How Page Agent Works

The agent is embedded in a web page as a regular JavaScript script. When a user or external system sends a natural language command — for example, "click the form submit button" — the agent analyzes the live DOM tree: it reads tags, attributes, text labels, and nesting structure. Based on this analysis, it selects the required element and performs an action: clicking, text input, or dropdown selection.

Key characteristics:

  • Client-side execution — no server requests needed to control the UI
  • Control signal — plain natural language text
  • Data source — textual representation of the live DOM
  • Actions — clicks, input, interaction with form elements
  • No multimodal model required — a text-based LLM is sufficient

Why DOM is Better Than Screenshots

Most modern GUI agents for browsers work through visual page representation: take a screenshot, feed the image to a multimodal model, retrieve coordinates, execute a click. This approach works, but has fundamental limitations.

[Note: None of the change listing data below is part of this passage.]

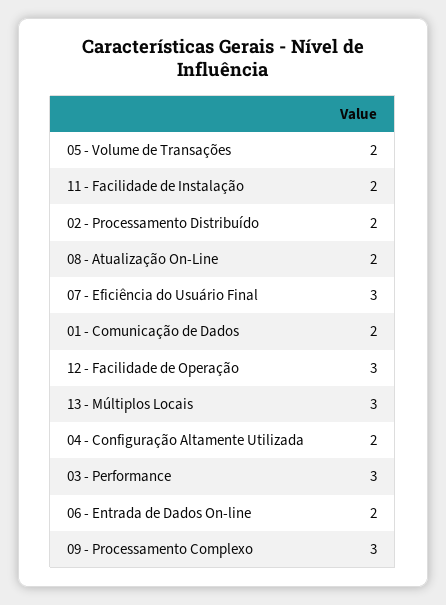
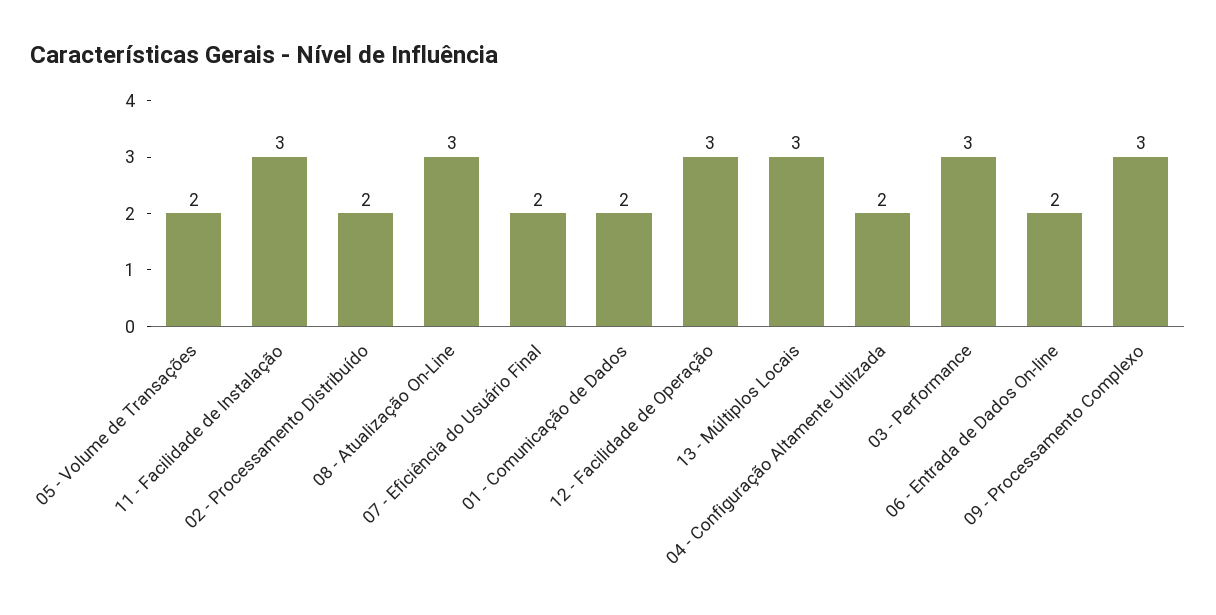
  {
    "05 - Volume de Transações": 2,
-   "11 - Facilidade de Instalação": 2,
+   "11 - Facilidade de Instalação": 3,
    "02 - Processamento Distribuído": 2,
-   "08 - Atualização On-Line": 2,
+   "08 - Atualização On-Line": 3,
-   "07 - Eficiência do Usuário Final": 3,
+   "07 - Eficiência do Usuário Final": 2,
    "01 - Comunicação de Dados": 2,
    "12 - Facilidade de Operação": 3,
    "13 - Múltiplos Locais": 3,
    "04 - Configuração Altamente Utilizada": 2,
    "03 - Performance": 3,
    "06 - Entrada de Dados On-line": 2,
    "09 - Processamento Complexo": 3
  }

Multimodal requests are more expensive than text requests — both in token costs and response latency. Dense interfaces with small elements reduce accuracy: the model may misidentify coordinates or "lose" a button behind a popup layer. The screenshot approach also depends on rendering — the agent behaves differently at different window sizes and in headless mode.

An additional problem is dynamic content. If an element appears hundreds of milliseconds after page load, a screenshot-based agent must guess the stabilization moment. A DOM agent retrieves the current state of the tree at the moment of the command and sees fresh content automatically.

The DOM approach eliminates all these limitations. The HTML structure of the page already contains semantics — identifiers, roles, text labels, element hierarchy. A text agent can more accurately find "the confirmation button in the modal window" by reading the DOM than by guessing an object from pixels. The agent works equally well in regular Chrome, mobile WebView, and headless browsers.

Where This Is Applicable

The DOM agent shows the best results where page structure is predictable: enterprise web applications, CRM systems, administrative panels, forms. It is fundamentally important that Page Agent requires no access to server code or the host site's API. The service owner does not need to rewrite anything — simply connecting the client-side agent script is sufficient.

This opens a "zero-integration" scenario: a developer or end user adds the agent to any already-running website and immediately begins controlling it with text commands. For enterprise automation, this significantly reduces implementation costs compared to traditional RPA solutions that require deep customization for each specific application.

What This Means

Alibaba's Page Agent demonstrates that browser automation does not require expensive multimodal models. The DOM as a text source provides the agent with sufficient information for precise interface control — at lower costs and without dependence on visual rendering. If this approach proves reliable across diverse real-world websites, it could set a new standard for lightweight web agents — embeddable without backend rewriting and compatible with any website out of the box.